Saturday, February 7, 2009

A Jerusalem Dream Awake


Ok, so this is what the first two days here in Jerusalem kind of remind me of….

About six years ago, I participated in the strategic planning team for the Ladue School District. The exercise was performed with 30 participants and led by a well respected educational consultant. The first day was incredibly long, and included four small groups working to create a mission statement for the district. After the entire team of 30 decided the first four efforts captured some, but not all of the essence of the district, a fifth and final team of half a dozen, myself included, traipsed off to take the other groups’ ideas and synthesize them into a satisfactory whole.

Problem was, it was about 11:30 at night, and we were, to put it mildly, drop dead tired. We’d been working on all sorts of conceptual themes all day, and our heads were achy and full of fatigue. But strangely, with our defenses down and our commitment to the team up, we stormed with our brains and hearts toward a creative and passionate solution. By one am, the mission statement was accomplished!

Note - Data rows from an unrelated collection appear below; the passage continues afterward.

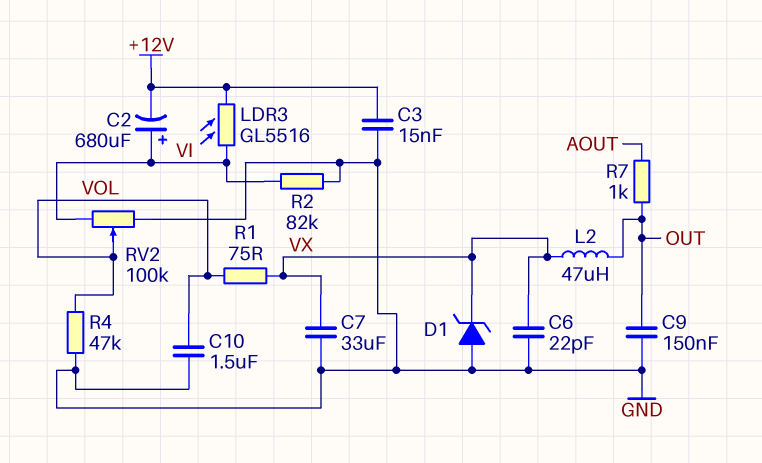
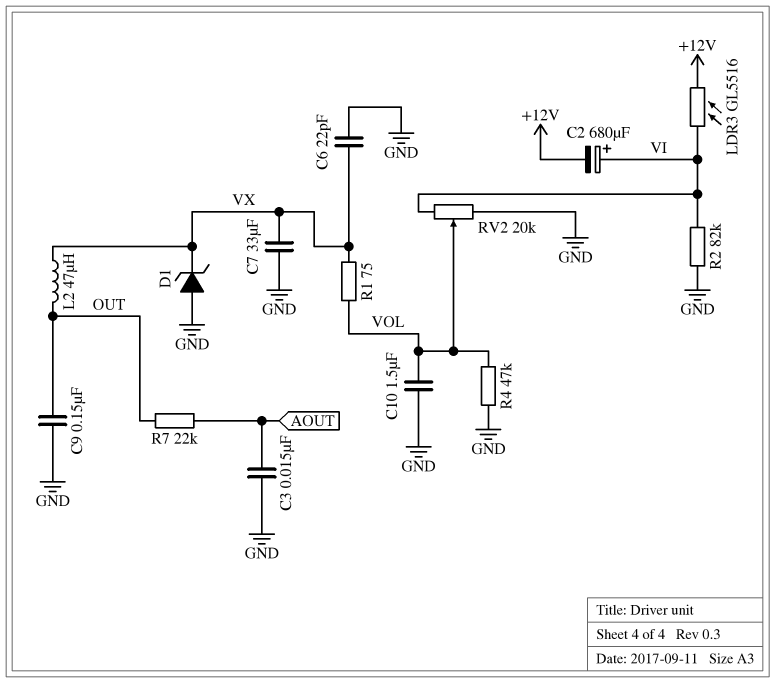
C3: 15nF (+12V, GND) -> 15nF (AOUT, GND)
R7: 1k (AOUT, OUT) -> 22k (AOUT, OUT)
RV2: 100k (GND, VI, wiper VOL) -> 20k (GND, VI, wiper VOL)

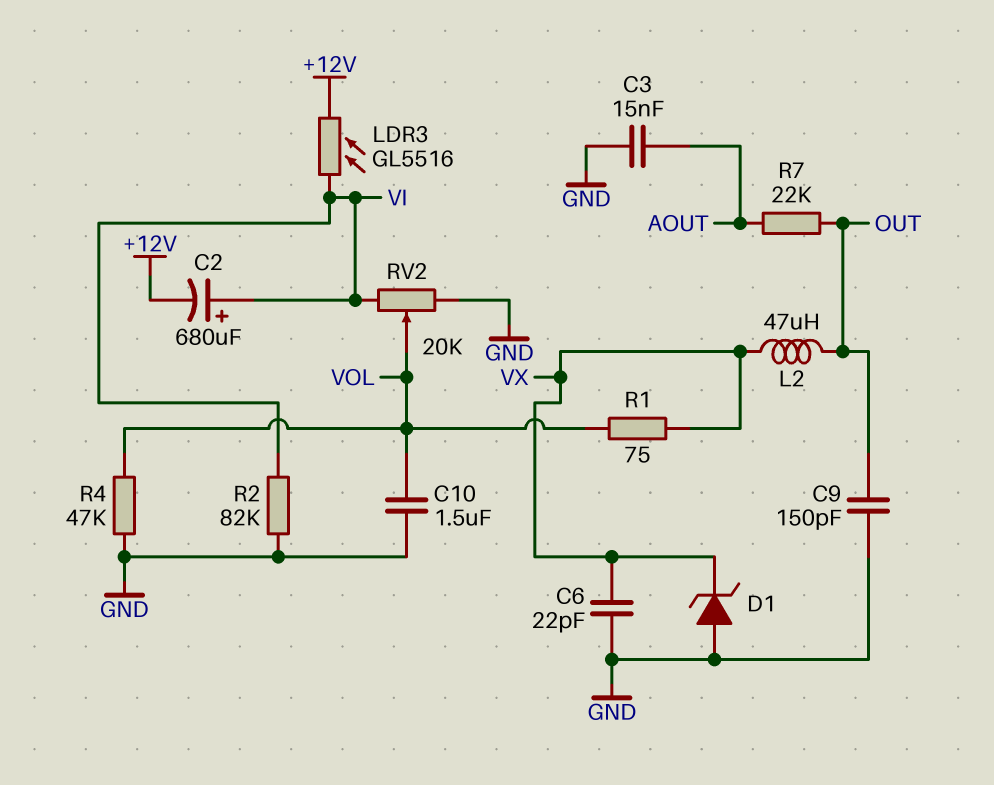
C7: 33uF (GND, VX) -> none
C9: 150nF (GND, OUT) -> 150pF (GND, OUT)

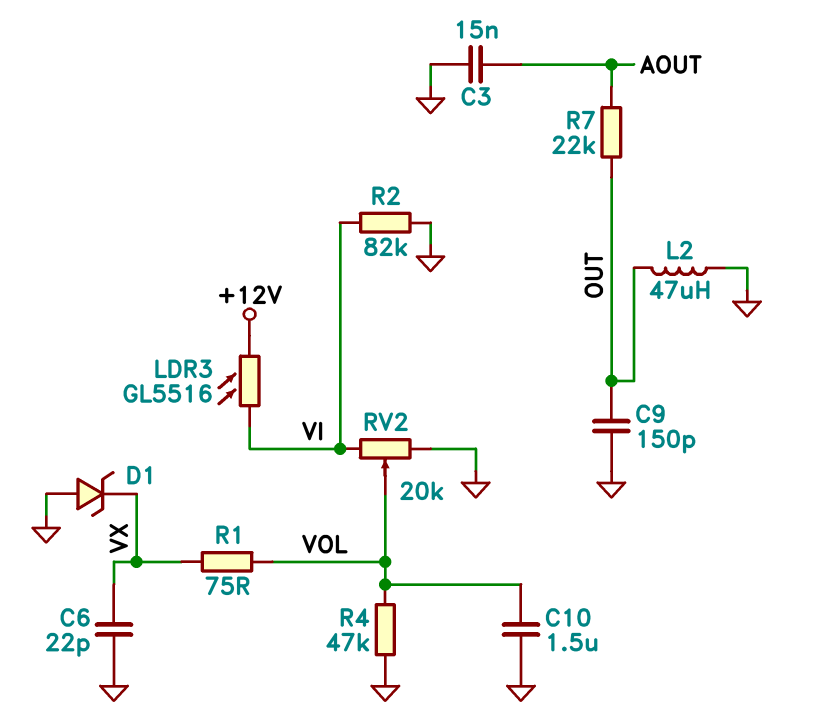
C2: 680uF (plus VI, minus +12V) -> none
L2: 47uH (OUT, VX) -> 47uH (GND, OUT)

It was only much later that I figured out the consultant’s game—he knew darn well that the final group would be utterly exhausted when they took the ball and ran (ok, dragged) with it. But the special nature of tired thinking is how it transforms from conscious (analytical, lineal, etc) to unconscious (heartfelt, creative, visceral). And it was that deep-down tired that permeated the group, and allowed us to cease worrying about how the mission statement would be perceived and whether it was “just so,” and instead to focus on how we related to the district in a very organic and instinctual manner.

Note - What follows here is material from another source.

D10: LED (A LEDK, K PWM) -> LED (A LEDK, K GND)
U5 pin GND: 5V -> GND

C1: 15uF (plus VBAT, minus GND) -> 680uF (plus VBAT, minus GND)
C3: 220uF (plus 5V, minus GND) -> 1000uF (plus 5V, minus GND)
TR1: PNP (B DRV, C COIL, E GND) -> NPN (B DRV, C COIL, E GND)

And so it was with Day 1 in Jerusalem. Not intentionally so….the organizers were not relying on my total body collapse from only 5 of the past 43 hours being devoted to sleep. But there I was, hitting the ground running at 10 am on Friday with our tourguide Mark, as we ascended the walls of the Old City for a breathtakingly panoramic view of Jerusalem.

So before I left, I mused in my column for the paper whether things would hit me intellectually or emotionally. I’m going to say it was really most like an exceptional Impressionist painting – as though Claude Monet were carrying me atop the city on his shoulders.

And so that was how it was as I first laid my eyes (in person anyway) on the Jewish Quarter and Mount Scopus and Hebrew University and the Dome on the Rock and the King David Hotel and the Armenian Quarter and and and and….

It’s not that there weren’t details. Mark was an exceptional font of knowledge, but the amount and extent of it washed over me like waves. I felt like I was surfing and everytime I thought I was gonna ride the Big Kahuna I was toppled by another bout of semi-consciousness and a feeling of “this must really be happening to someone else, not me.”

I wish the pictures could capture that essence. Maybe telling you I almost fell asleep into my lunchplate by midday and one of my traveling companions told me I was snoring while Mark was further educating us about the things we had seen in the morning (sorry, Mark!).

And then the Western Wall on Shabbat on sundown! There, having captured a mini-second wind, I was thinking more clearly and was able to at least pose some questions and observations to myself. Like, are all those different types of Jews really standing next to each other? Do they truly acknowledge the existence of each other? Or, to loosely borrow a phrase typically applied to 2 year olds, were they just engaged in “Parallel Pray,” all drawn to the locale for its religious significance but with little connection between and among them? I wasn’t sure at all. But I was awake enough to know that whatever it is, it’s unique and incredible and something that most, if not all, Jews can relate to in some fashion.

But the most touching moment there, I thought, was when a group of Israeli soldiers entered the secured area near the Wall, en route to praying. And our tourguide, Mark, indicated what an exceptional sight that was, these young adults fulfilling their personal and physical commitment and sacrifice to Israel and simultaneously fulfilling their spiritual and emotional selves with Shabbat prayer. The emotion in Mark’s voice as he talked about it was potent indeed.

We finished the first day with dinner and a discussion about the many meanings of Jerusalem, how it’s seen, why it’s important, what is unique about it. Too many ideas to share here, but so interesting to see that the beauty and challenge of Jerusalem is clearly in the beholder’s eye….its timeliness, its religious significance to so many different groups, its layers upon layers of civilization’s history, its rich-poor splits, its utter and vast complexity.

By the time I hit my pillow, I felt like I had survived a wind tunnel of sorts. But rather than feeling beat up, my reaction was more like…what a rush!